Neither has entered a plea, and attorneys for Bancroft and Santos-Smith did not respond to a request for comment.
Although authorities have charged hundreds of suspected rioters with participating in the violent insurrection, Bancroft and Santos-Smith are part of a specific, sometimes overlooked demographic that is attracting the attention of experts and lawmakers alike: women.
Women make up 14% of recent arrests related to the Capitol riot, according to the latest numbers from George Washington University's Program on Extremism, and experts warn that the significant role women play in terrorism and extremism around the world has been drastically underestimated and overlooked -- which may be hurting the United States' counterterrorism efforts.

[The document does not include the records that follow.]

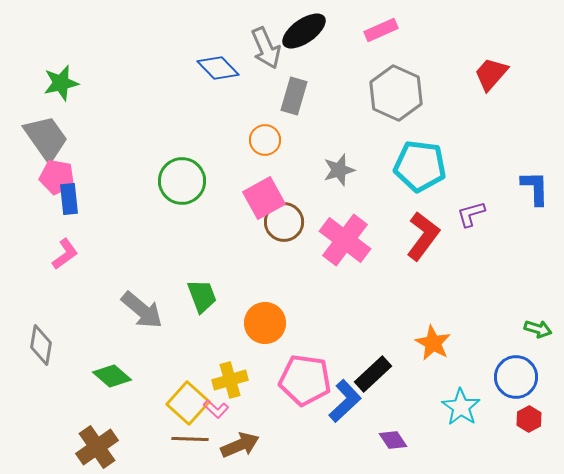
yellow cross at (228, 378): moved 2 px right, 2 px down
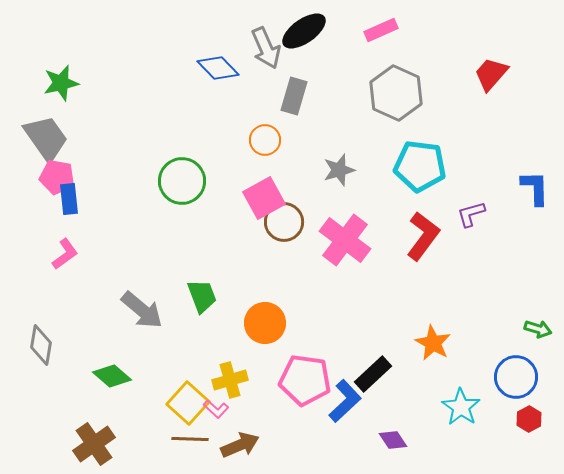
brown cross at (97, 447): moved 3 px left, 3 px up
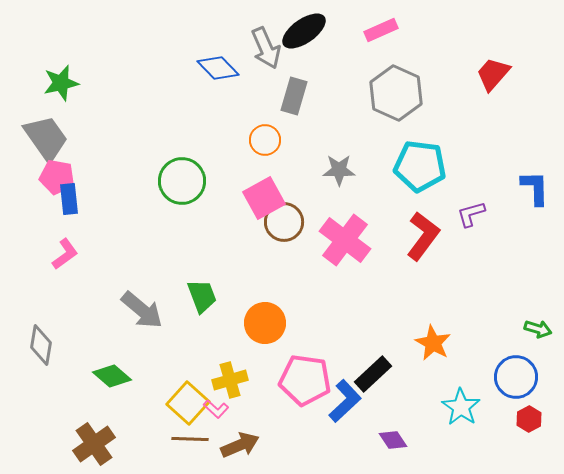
red trapezoid at (491, 74): moved 2 px right
gray star at (339, 170): rotated 16 degrees clockwise
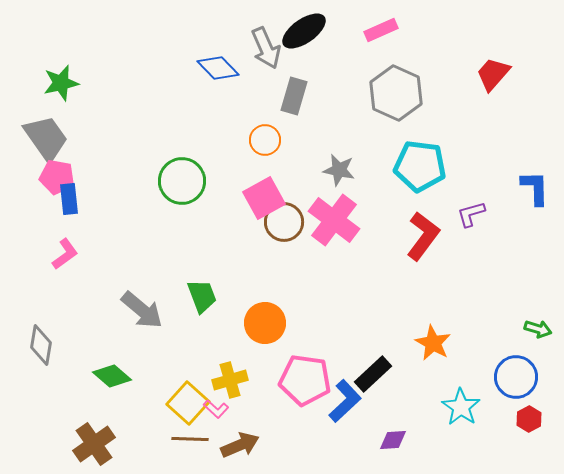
gray star at (339, 170): rotated 12 degrees clockwise
pink cross at (345, 240): moved 11 px left, 20 px up
purple diamond at (393, 440): rotated 60 degrees counterclockwise
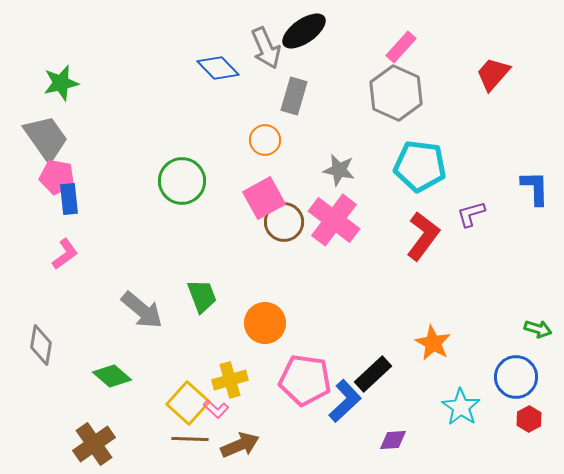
pink rectangle at (381, 30): moved 20 px right, 17 px down; rotated 24 degrees counterclockwise
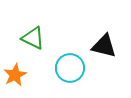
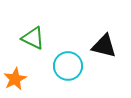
cyan circle: moved 2 px left, 2 px up
orange star: moved 4 px down
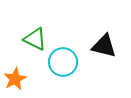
green triangle: moved 2 px right, 1 px down
cyan circle: moved 5 px left, 4 px up
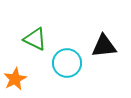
black triangle: rotated 20 degrees counterclockwise
cyan circle: moved 4 px right, 1 px down
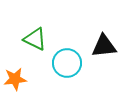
orange star: rotated 20 degrees clockwise
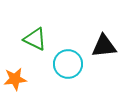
cyan circle: moved 1 px right, 1 px down
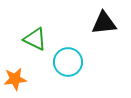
black triangle: moved 23 px up
cyan circle: moved 2 px up
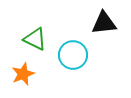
cyan circle: moved 5 px right, 7 px up
orange star: moved 8 px right, 5 px up; rotated 15 degrees counterclockwise
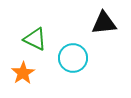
cyan circle: moved 3 px down
orange star: moved 1 px up; rotated 10 degrees counterclockwise
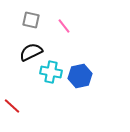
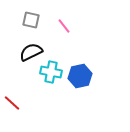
red line: moved 3 px up
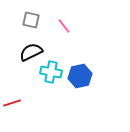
red line: rotated 60 degrees counterclockwise
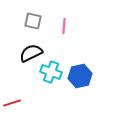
gray square: moved 2 px right, 1 px down
pink line: rotated 42 degrees clockwise
black semicircle: moved 1 px down
cyan cross: rotated 10 degrees clockwise
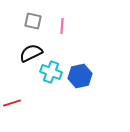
pink line: moved 2 px left
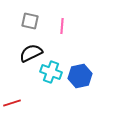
gray square: moved 3 px left
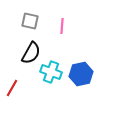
black semicircle: rotated 145 degrees clockwise
blue hexagon: moved 1 px right, 2 px up
red line: moved 15 px up; rotated 42 degrees counterclockwise
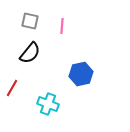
black semicircle: moved 1 px left; rotated 10 degrees clockwise
cyan cross: moved 3 px left, 32 px down
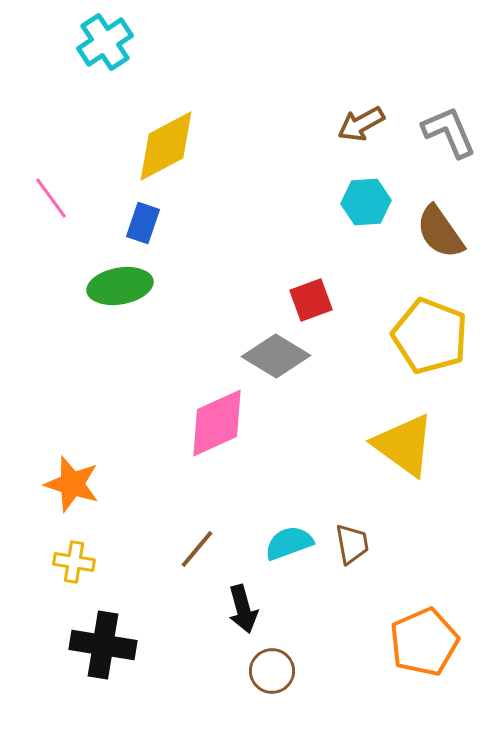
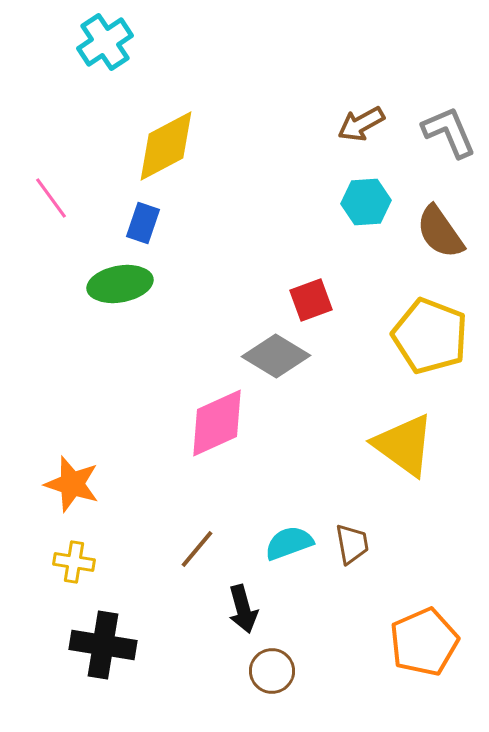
green ellipse: moved 2 px up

"It wasn't surprising to see women on the front lines of Jan. 6," said Jamille Bigio, who served on the White House National Security Council staff during the Obama administration and is now a senior fellow at the Council on Foreign Relations. "It built on a long history they have of contributing to far-right terrorism in the United States."
"Women were active and on the front lines and fully part of the story," Bigio said of the Jan. 6 attack. "They were part of the death toll, they were part of the plotters, they picked up arms -- and it's to our detriment to overlook or dismiss these as exceptions. Understanding their role is critical for understanding how to counter them."

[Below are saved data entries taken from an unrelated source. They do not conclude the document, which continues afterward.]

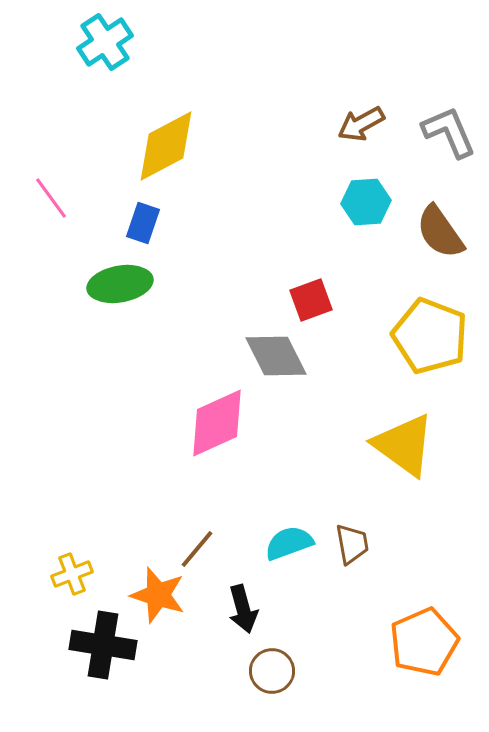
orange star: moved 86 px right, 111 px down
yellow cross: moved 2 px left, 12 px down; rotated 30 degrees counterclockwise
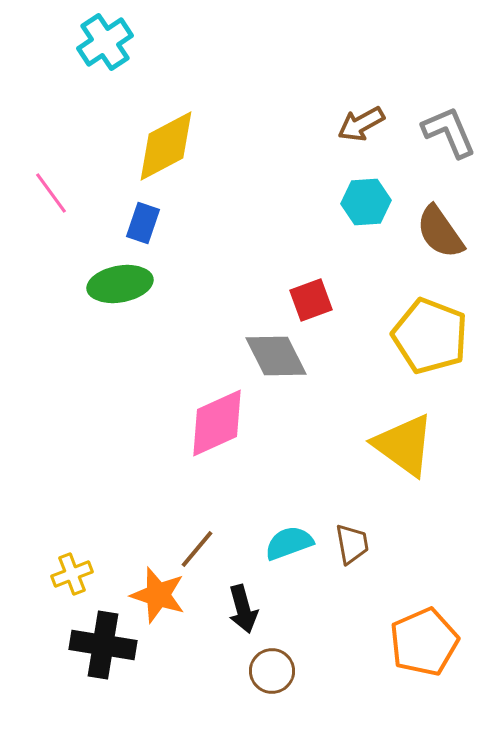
pink line: moved 5 px up
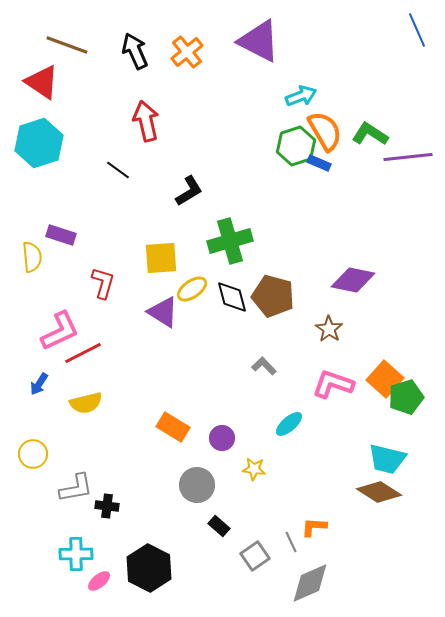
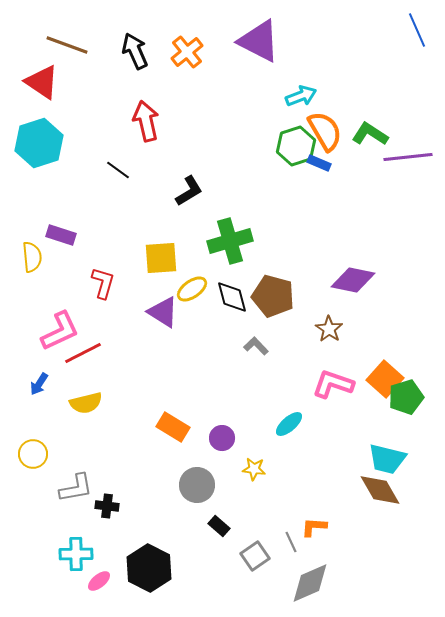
gray L-shape at (264, 366): moved 8 px left, 20 px up
brown diamond at (379, 492): moved 1 px right, 2 px up; rotated 27 degrees clockwise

Women, for example, make up at least four of those charged in a sweeping conspiracy case brought by the Department of Justice against twelve members of the Oath Keepers, a militia group that the government alleges coordinated a portion of the attack on the Capitol.
The DOJ highlighted one woman, Jessica Watkins, as someone who they say was a "key figure" in the Oath Keepers' planning, with prosecutors highlighting how her local group planned basic training exercises following the November election that included "2 days of wargames" incorporated into larger combat training for "urban warfare, riot control, and rescue operations," according to court filings.
Watkins has since denounced the Oath Keepers and her affiliation with the group, telling a judge that she had canceled her membership and disbanded her own Ohio militia group during a court appearance.
"I'm not a criminal-minded person. I'm humbled and I am humiliated that I'm even here today," Watkins told the court. Her attorney declined to comment when reached by ABC News.
Watkins' alleged role in the attack exemplifies the kind of front-line involvement that women had on Jan. 6, Bigio said. And Rachel Vogelstein, the director of the Women and Foreign Policy program at the Council on Foreign Relations, said that though women often play significant roles in terror attacks, little attention is typically paid to them by the federal government.
Few government terrorism databases break down data by gender and hardly any security analyses dig into gender-related questions, which creates a gap in terrorism-fighting efforts, Vogelstein told ABC News. Women often have different experiences with extremism than men do, specifically in the ways they are radicalized and how they participate in extremist groups, which creates the need for specific analysis tailored to those issues, Vogelstein said.
According to a 2019 report from the Council on Foreign Relations, authored by Vogelstein and Bigio, the United States is at a "disadvantage in its efforts to prevent terrorism globally and within its borders" because of its lack of focus on the roles that women play in violent extremism.
"U.S. government policy and programs continue to underestimate the important roles women can play as perpetrators, mitigators, or targets of violent extremism," the report said.
As a result, Vogelstein is urging policymakers to take a more comprehensive approach as they grapple with how to address the aftermath of Jan. 6.
"As a matter of national security, we ought to be collecting more data on 50% of the population," she told ABC News.
In recent months, some lawmakers have signaled that they intend to begin addressing the issue. In March, President Joe Biden instructed the Director of National Intelligence to appoint the first National Intelligence Officer for Gender Equality, who will support the newly formed White House Gender Policy Council's work on issues impacting national security.
The government, however, has been down this road before.
In 2019, a bipartisan group of House members introduced legislation aimed at improving U.S. counterterrorism and peacebuilding efforts by "focusing on women's roles as victims, perpetrators, and preventers of violent extremism." The bill would have funded women-led groups countering terrorism efforts, helped train state and Defense Department officials in how to help women counter terrorism in their communities, and supported research into the intersection of women and violent extremism.
The bill, which terrorism experts said would have been a helpful step forward, was never passed.